• [What needs to be done]
Render every line of the data below as a numbered list, skipping any blank lines.

Stored entries

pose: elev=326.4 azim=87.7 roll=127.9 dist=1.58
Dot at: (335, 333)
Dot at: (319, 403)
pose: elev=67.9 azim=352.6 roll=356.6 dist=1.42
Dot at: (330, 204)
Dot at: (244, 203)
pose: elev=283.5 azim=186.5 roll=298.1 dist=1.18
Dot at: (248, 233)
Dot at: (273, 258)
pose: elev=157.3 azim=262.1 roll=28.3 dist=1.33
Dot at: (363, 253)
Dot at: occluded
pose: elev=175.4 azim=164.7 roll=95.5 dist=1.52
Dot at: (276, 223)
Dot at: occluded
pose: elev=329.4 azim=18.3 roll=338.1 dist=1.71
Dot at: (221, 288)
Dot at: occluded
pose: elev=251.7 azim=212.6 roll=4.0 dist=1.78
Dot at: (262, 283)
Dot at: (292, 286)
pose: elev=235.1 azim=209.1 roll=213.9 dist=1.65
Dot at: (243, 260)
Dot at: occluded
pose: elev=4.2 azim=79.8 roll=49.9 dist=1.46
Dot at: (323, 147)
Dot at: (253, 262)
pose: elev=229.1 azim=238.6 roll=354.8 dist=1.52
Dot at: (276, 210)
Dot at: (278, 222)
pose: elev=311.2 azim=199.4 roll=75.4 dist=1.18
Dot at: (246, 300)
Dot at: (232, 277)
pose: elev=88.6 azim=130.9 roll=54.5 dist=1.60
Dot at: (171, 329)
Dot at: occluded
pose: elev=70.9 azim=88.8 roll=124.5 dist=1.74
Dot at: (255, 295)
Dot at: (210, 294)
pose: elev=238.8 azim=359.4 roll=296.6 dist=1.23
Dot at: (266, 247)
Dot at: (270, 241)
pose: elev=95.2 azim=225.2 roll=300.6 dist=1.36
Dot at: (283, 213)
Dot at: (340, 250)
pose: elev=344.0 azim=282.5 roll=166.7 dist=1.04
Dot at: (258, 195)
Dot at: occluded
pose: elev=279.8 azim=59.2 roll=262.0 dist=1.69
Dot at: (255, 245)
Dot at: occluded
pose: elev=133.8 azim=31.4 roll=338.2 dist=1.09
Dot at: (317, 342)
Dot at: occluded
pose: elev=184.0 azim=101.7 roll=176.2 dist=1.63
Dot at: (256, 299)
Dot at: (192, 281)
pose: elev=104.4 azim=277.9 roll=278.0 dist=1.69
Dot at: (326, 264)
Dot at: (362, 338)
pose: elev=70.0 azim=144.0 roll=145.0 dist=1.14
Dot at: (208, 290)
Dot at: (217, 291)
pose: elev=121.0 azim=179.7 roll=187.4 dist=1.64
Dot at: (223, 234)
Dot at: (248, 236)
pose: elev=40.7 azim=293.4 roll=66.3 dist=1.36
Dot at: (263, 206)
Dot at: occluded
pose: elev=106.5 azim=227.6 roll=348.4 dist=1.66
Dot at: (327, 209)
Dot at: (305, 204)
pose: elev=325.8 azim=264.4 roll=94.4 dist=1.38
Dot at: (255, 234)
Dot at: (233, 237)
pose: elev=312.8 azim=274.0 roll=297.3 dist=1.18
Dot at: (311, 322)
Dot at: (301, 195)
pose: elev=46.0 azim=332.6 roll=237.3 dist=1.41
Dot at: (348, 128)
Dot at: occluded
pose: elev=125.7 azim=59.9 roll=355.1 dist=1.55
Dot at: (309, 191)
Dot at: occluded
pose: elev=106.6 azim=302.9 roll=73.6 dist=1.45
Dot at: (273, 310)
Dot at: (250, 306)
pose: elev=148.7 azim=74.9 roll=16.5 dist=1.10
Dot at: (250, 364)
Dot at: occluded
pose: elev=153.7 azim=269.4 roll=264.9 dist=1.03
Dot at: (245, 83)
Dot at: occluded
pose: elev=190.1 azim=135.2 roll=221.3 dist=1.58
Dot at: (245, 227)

• [Worked solution]
1. pose: elev=326.4 azim=87.7 roll=127.9 dist=1.58
2. Dot at: (335, 333)
3. Dot at: (319, 403)
4. pose: elev=67.9 azim=352.6 roll=356.6 dist=1.42
5. Dot at: (330, 204)
6. Dot at: (244, 203)
7. pose: elev=283.5 azim=186.5 roll=298.1 dist=1.18
8. Dot at: (248, 233)
9. Dot at: (273, 258)
10. pose: elev=157.3 azim=262.1 roll=28.3 dist=1.33
11. Dot at: (363, 253)
12. Dot at: occluded
13. pose: elev=175.4 azim=164.7 roll=95.5 dist=1.52
14. Dot at: (276, 223)
15. Dot at: occluded
16. pose: elev=329.4 azim=18.3 roll=338.1 dist=1.71
17. Dot at: (221, 288)
18. Dot at: occluded
19. pose: elev=251.7 azim=212.6 roll=4.0 dist=1.78
20. Dot at: (262, 283)
21. Dot at: (292, 286)
22. pose: elev=235.1 azim=209.1 roll=213.9 dist=1.65
23. Dot at: (243, 260)
24. Dot at: occluded
25. pose: elev=4.2 azim=79.8 roll=49.9 dist=1.46
26. Dot at: (323, 147)
27. Dot at: (253, 262)
28. pose: elev=229.1 azim=238.6 roll=354.8 dist=1.52
29. Dot at: (276, 210)
30. Dot at: (278, 222)
31. pose: elev=311.2 azim=199.4 roll=75.4 dist=1.18
32. Dot at: (246, 300)
33. Dot at: (232, 277)
34. pose: elev=88.6 azim=130.9 roll=54.5 dist=1.60
35. Dot at: (171, 329)
36. Dot at: occluded
37. pose: elev=70.9 azim=88.8 roll=124.5 dist=1.74
38. Dot at: (255, 295)
39. Dot at: (210, 294)
40. pose: elev=238.8 azim=359.4 roll=296.6 dist=1.23
41. Dot at: (266, 247)
42. Dot at: (270, 241)
43. pose: elev=95.2 azim=225.2 roll=300.6 dist=1.36
44. Dot at: (283, 213)
45. Dot at: (340, 250)
46. pose: elev=344.0 azim=282.5 roll=166.7 dist=1.04
47. Dot at: (258, 195)
48. Dot at: occluded
49. pose: elev=279.8 azim=59.2 roll=262.0 dist=1.69
50. Dot at: (255, 245)
51. Dot at: occluded
52. pose: elev=133.8 azim=31.4 roll=338.2 dist=1.09
53. Dot at: (317, 342)
54. Dot at: occluded
55. pose: elev=184.0 azim=101.7 roll=176.2 dist=1.63
56. Dot at: (256, 299)
57. Dot at: (192, 281)
58. pose: elev=104.4 azim=277.9 roll=278.0 dist=1.69
59. Dot at: (326, 264)
60. Dot at: (362, 338)
61. pose: elev=70.0 azim=144.0 roll=145.0 dist=1.14
62. Dot at: (208, 290)
63. Dot at: (217, 291)
64. pose: elev=121.0 azim=179.7 roll=187.4 dist=1.64
65. Dot at: (223, 234)
66. Dot at: (248, 236)
67. pose: elev=40.7 azim=293.4 roll=66.3 dist=1.36
68. Dot at: (263, 206)
69. Dot at: occluded
70. pose: elev=106.5 azim=227.6 roll=348.4 dist=1.66
71. Dot at: (327, 209)
72. Dot at: (305, 204)
73. pose: elev=325.8 azim=264.4 roll=94.4 dist=1.38
74. Dot at: (255, 234)
75. Dot at: (233, 237)
76. pose: elev=312.8 azim=274.0 roll=297.3 dist=1.18
77. Dot at: (311, 322)
78. Dot at: (301, 195)
79. pose: elev=46.0 azim=332.6 roll=237.3 dist=1.41
80. Dot at: (348, 128)
81. Dot at: occluded
82. pose: elev=125.7 azim=59.9 roll=355.1 dist=1.55
83. Dot at: (309, 191)
84. Dot at: occluded
85. pose: elev=106.6 azim=302.9 roll=73.6 dist=1.45
86. Dot at: (273, 310)
87. Dot at: (250, 306)
88. pose: elev=148.7 azim=74.9 roll=16.5 dist=1.10
89. Dot at: (250, 364)
90. Dot at: occluded
91. pose: elev=153.7 azim=269.4 roll=264.9 dist=1.03
92. Dot at: (245, 83)
93. Dot at: occluded
94. pose: elev=190.1 azim=135.2 roll=221.3 dist=1.58
95. Dot at: (245, 227)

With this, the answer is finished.